Some other person on the usenet group also called gnu hurd a vaporware and well I think there is some factuality to it and gnu hurd team was working on hurd far longer than linux was working at linus (an excerpt? from the same wikipage)
Another line I want to share is this from the wiki: Different design goals get you different designs
I think I was going to criticize the radiant computer but hey, its open source,nobody's stopping you from doing work on it. And this line was said defending linux earlier, so it sure can defend this
But at the same time, my concerns regarding this or any project is regarding it becoming vapor-ware.

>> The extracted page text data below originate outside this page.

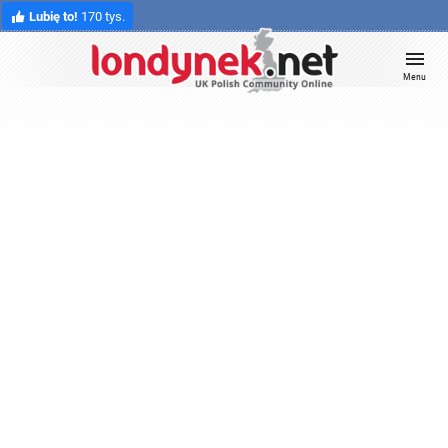
Lubię to!
170 tys.
Menu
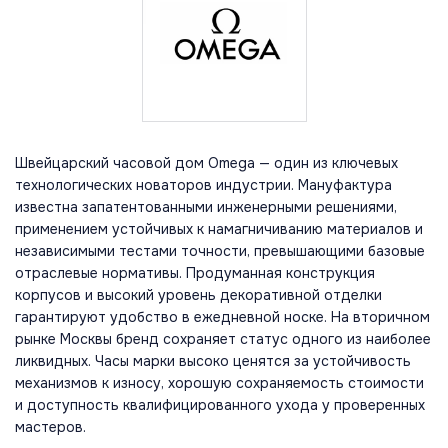
Швейцарский часовой дом Omega — один из ключевых
технологических новаторов индустрии. Мануфактура
известна запатентованными инженерными решениями,
применением устойчивых к намагничиванию материалов и
независимыми тестами точности, превышающими базовые
отраслевые нормативы. Продуманная конструкция
корпусов и высокий уровень декоративной отделки
гарантируют удобство в ежедневной носке. На вторичном
рынке Москвы бренд сохраняет статус одного из наиболее
ликвидных. Часы марки высоко ценятся за устойчивость
механизмов к износу, хорошую сохраняемость стоимости
и доступность квалифицированного ухода у проверенных
мастеров.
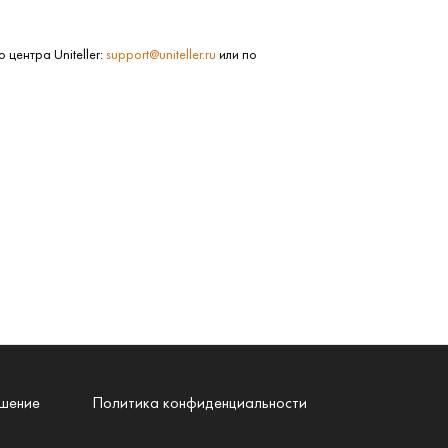
центра Uniteller:
support@uniteller.ru
или по
ашение
Политика конфиденциальности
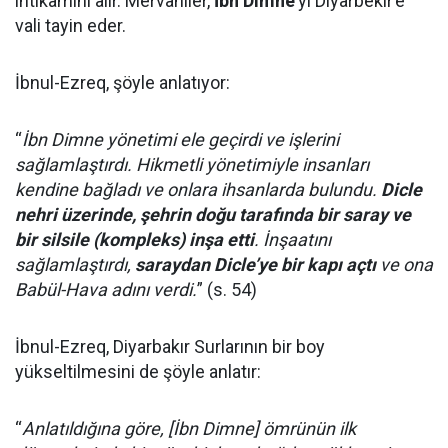
intikamını alır. Mervaniler,
İbn Dimne
’yi Diyarbekir’e
vali tayin eder.
İbnul-Ezreq, şöyle anlatıyor:
“
İbn Dimne yönetimi ele geçirdi ve işlerini
sağlamlaştırdı. Hikmetli yönetimiyle insanları
kendine bağladı ve onlara ihsanlarda bulundu.
Dicle
nehri üzerinde, şehrin doğu tarafında bir saray ve
bir silsile (kompleks) inşa etti
. İnşaatını
sağlamlaştırdı,
saraydan Dicle’ye bir kapı açtı
ve ona
Babül-Hava adını verdi.
” (s. 54)
İbnul-Ezreq, Diyarbakır Surlarının bir boy
yükseltilmesini de şöyle anlatır:
“
Anlatıldığına göre, [İbn Dimne] ömrünün ilk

Linux is way too big and actually good enough for most users. I don't think that the world can have a perfect os. It can have a good enough tho and from the end user, Linux is exactly that. The fact that its open source and is genuinely good at what it does, and there is absolutely no denying about it. You could live your whole life using linux Imo. Its beautiful.
I used to defend NetBsd etc. or hate systemd etc. but the truth of the matter is that nobody's forcing you to use systemd or netbsd, you damn well could use a server without it but I have found that the mass adoption does make me convince that a sys-admin level, linux, maybe even debian or systemd in general would have its gains.
I think linux is really really really good, its just the best imo but I will still try out things like the freebsd,openbsd etc. . I genuinely love it so much. Its honestly wild / even a fever dream when you think about it that something like linux even actually exists. Its so brilliant and the ecosystem around it is just chef's kiss.
One can try and these are your developer hours but I just don't want to see things turn into vaporware, so I will just ask you a question on how do you prevent this project from becoming a vaporware. I am sure this isn't the first time someone has proposed the ideal system and it wouldn't be the last either.
Edits: Sorry this got long. I got a little carried reading the wiki article, its so good.